I am very proud of myself today — I just made an appointment for my older son, E, to have his vision checked. It took a second reminder from his school for me to make this appointment.
I have recently developed a fear of making appointments and planning things. I need a major nudge to do it! I tried making dentist appointments and then found out our dentist doesn’t take our insurance. It’s been several weeks and I have yet to call a new dentist to make appointments for myself and my kids. I also need to make checkup appointments with the pediatrician for my kids with upcoming birthdays. And not only that, I need to plan their birthday party. (I’ve been putting that one off because I feel like I still have more time.)
For some reason, I’ve just been terrible about getting on the ball. I don’t know why or how this fear of planning came about, but it somehow did. Maybe I’m afraid of getting new information that I don’t want to deal with. (For example, being told by the dentist that one of my kids or I have a cavity.) Maybe it’s about the inconvenience of scheduling an appointment, but then having to wait well past the appointment time to see the doctor. Maybe it just involves having to make a decision or a time commitment. Plus, it’s hard to just take chunks of time out of my day as a working mom and usually appointments are only available when it would be completely pointless to even go into work. There’s also the fear of causing pain to my children. I feel so bad when they get shots and start crying hysterically. I had to take E to an allergist once and that was just pure torture. He was only three years old at the time. I’ve been dragging my heels about having to take both boys to see an allergist ever since then.
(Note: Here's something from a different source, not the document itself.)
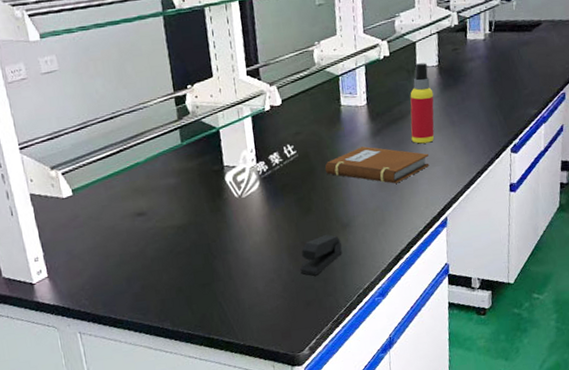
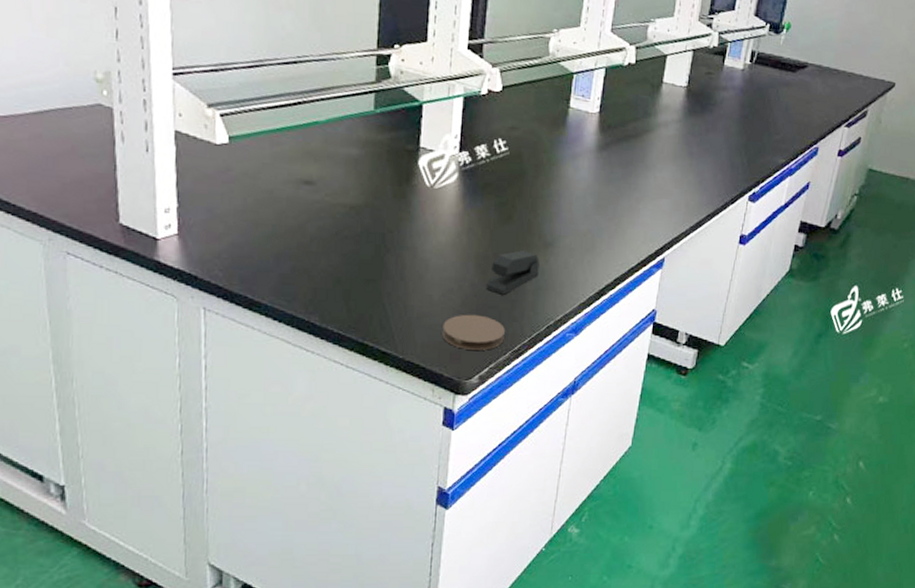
coaster: none [271,296,324,328] -> present [442,314,505,350]
notebook: present [325,146,430,184] -> none [537,159,657,209]
spray bottle: present [410,63,435,144] -> none [641,79,676,171]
As far as the birthday party planning issue, it’s just a matter of time and money. I know when I want to have the party, but always feel like it’s not going to fit into other peoples’ schedules and then we won’t have a nice turnout. I also have to coordinate the other things, such as activities, snacks and goody bags. Plus, I know my kids will want gifts even though they have so much “stuff.” I don’t want to deny them a chance to open presents though. I did something charitable one year when M turned 2, but then I felt so bad for him when he had barely anything to open and call his own. With combining parties for M and the baby this year, I don’t want to put people in the position of getting gifts for two kids, but I also want to do a combined party. I also don’t like making goody bags, and need to find a way to do it. (At E’s last birthday party, I got so annoyed by kids being choosy over their goody bags.) You can imagine my dread over a bunch of four-year-olds complaining over what I give them!
So you can see why I get into a scheduling and planning slump. I’d love to hear some motivational ideas for getting out of this slump, as well as how to handle some birthday party etiquette issues that I’m facing.